The dungeons weren't anything to write home about either. Lanayru Mining Facility was probably my favourite but it was still dull as hell. The Ancient Cistern had a nice idea but didn't do it justice and the Sand Ship stands out for being very un-Zelda-like but it was disappointing too.
I'd like to talk about how the horde battle was a mess, how being pulled into the collection screen for ten seconds after each time you load the game, I'd like to talk about the enemies and how the gameplay sacrificed a lot of their potential but I've gone on for a while now. Let's just say I have more issues than I have mentioned but these are a particular miscellaneous set that need mentioning
I should probably talk about something I liked about SS.... well I liked the main theme (backwards Zelda's Lullaby), i like the tracks Fi's Farewell and Island in the Sky. They're some of the best tracks Zelda has to offer as a series.
Hmmm... well... that's why I think Skyward Sword sucked and why i dislike it. I could write another essay on how i would improve Skyward Sword but here isn't the place.
tl;dr, Yeah, I could do with Zelda triangle lip in the beginning just being a little more nicer. I mean, look at Link, he may be a little mischievous but he doesn't tease people approximately half as much as Zelda. But then, when Zelda triangle lip matured in the middle of the game, she still came off as sickeningly sweet, even in her relationship with Link. And I just can't cut the girl some slack even after she realized she was a goddess, she still acted like a damsel-in-distress and still acted like an obnoxious character in the beginning of the game.
The game was a little too short, I think there should've been a bit more worldbuilding because Zelda games like TP tend to have bigger world-building and SS was a bit lazy on the worldbuilding and the ending was a bit abrupt, Zelda and Link plan to stay on the surface but why? I think that post-credits ending should've went on a little bit longer, talking about why Link and Zelda want to stay on the surface.
The game had too much emotion, the worst part being Zelda triangle lip crying tears of joy like a 13 year old at the ending and Link not doing anything. WTH, Link? Can't you say "Don't cry" or something?
Because she's sickeningly sweet, too whiny, and in some games like SS and BOTW, a brat. And I don't like her relationship with Link because the two differ too much.I notice no matter the thread you always hate on Princess Zelda. why is that? I mean she's the reason the games exist.
This is why so many people hate SS. It's not a game. It's a sales pitch. It's a tech demo, a showcase of what Wii Motion Plus was capable of. Every decision was made with the Motion Plus in mind, how they could use it, how it would fit in. Enemy design was built entirely around Motion Plus. Item design was built entirely around it. The game's pale excuse for exploration was built around it.Skyward Sword was flawed on a conceptual level due to introducing and integrating the Wii's motion controls into every facet of the game's design.

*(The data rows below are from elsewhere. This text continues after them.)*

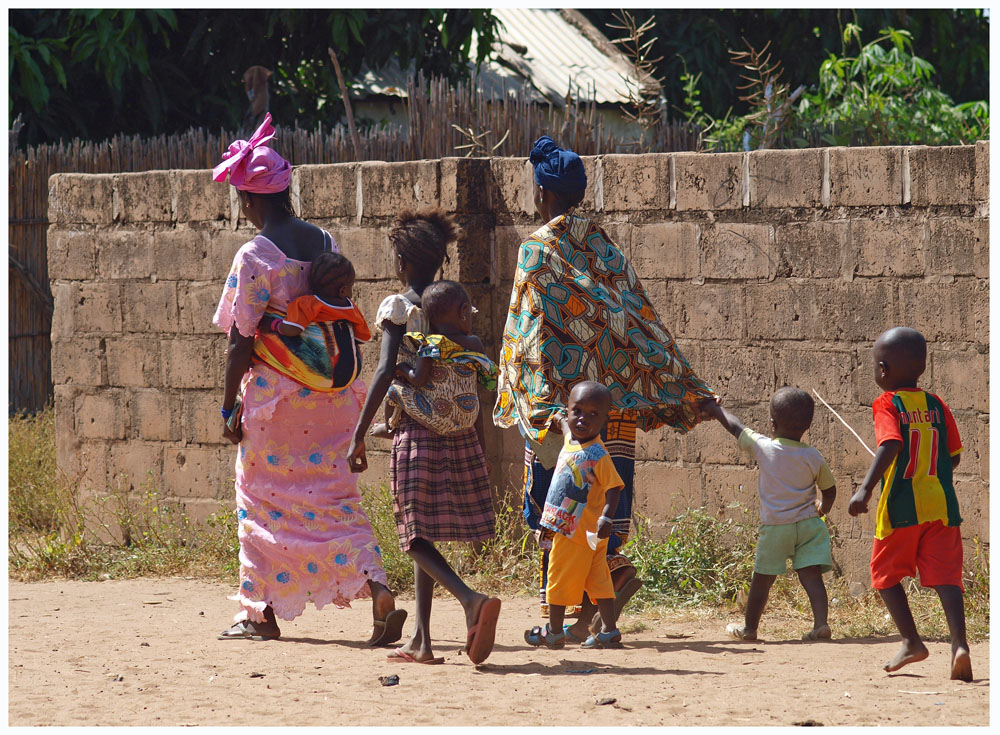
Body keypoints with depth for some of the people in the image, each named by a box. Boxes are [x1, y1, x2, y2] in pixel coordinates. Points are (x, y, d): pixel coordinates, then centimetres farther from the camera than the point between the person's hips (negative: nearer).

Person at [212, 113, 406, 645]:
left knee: (263, 499, 9)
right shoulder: (325, 243, 5)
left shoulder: (256, 256, -15)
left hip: (274, 394, -6)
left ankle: (261, 613, 15)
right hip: (330, 394, 6)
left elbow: (241, 342, -14)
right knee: (336, 500, 9)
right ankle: (377, 588, -10)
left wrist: (229, 407, -6)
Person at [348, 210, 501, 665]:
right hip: (459, 434, 6)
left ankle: (471, 599, -32)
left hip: (415, 429, -6)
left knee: (418, 537, -7)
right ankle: (420, 640, 14)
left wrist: (359, 434, -13)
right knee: (425, 536, 14)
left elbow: (386, 372, -15)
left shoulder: (398, 307, -6)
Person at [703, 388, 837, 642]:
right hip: (809, 523, 1)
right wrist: (823, 508, 32)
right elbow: (829, 489, 10)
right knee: (811, 575, -3)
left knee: (762, 579, 11)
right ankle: (821, 622, -17)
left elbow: (736, 427, 7)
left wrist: (716, 410, 25)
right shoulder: (813, 457, -3)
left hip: (775, 525, -1)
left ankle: (749, 627, 24)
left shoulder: (764, 447, -8)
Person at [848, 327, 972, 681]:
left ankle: (912, 642, 12)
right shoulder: (936, 405, 9)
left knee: (886, 573, 14)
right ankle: (960, 643, -19)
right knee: (945, 575, -2)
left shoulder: (886, 404, -6)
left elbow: (891, 445, -22)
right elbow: (954, 455, 11)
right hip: (942, 505, 4)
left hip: (901, 506, -4)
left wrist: (865, 488, -29)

His arc was that he started off as a cocky guy who was very formal. Each time he got more and more aggravated, and in a figurative and literal way "shed his skin" to unleash the true monster of a character, with no more formalities.Ghirahim has no arc. He never changes. The first time he shows up he is cocky and flamboyant. This never changes at any point in the game, up to and including him turning into Demise's sword. Ghirahim says a few times that he'll deal with Link, but he never does, always deliberately "going easy" on him for no discernable reason. He just spouts cliché dialogue, because that's what defines him as a villain. The writers need a character to fill that role so they have Ghirahim.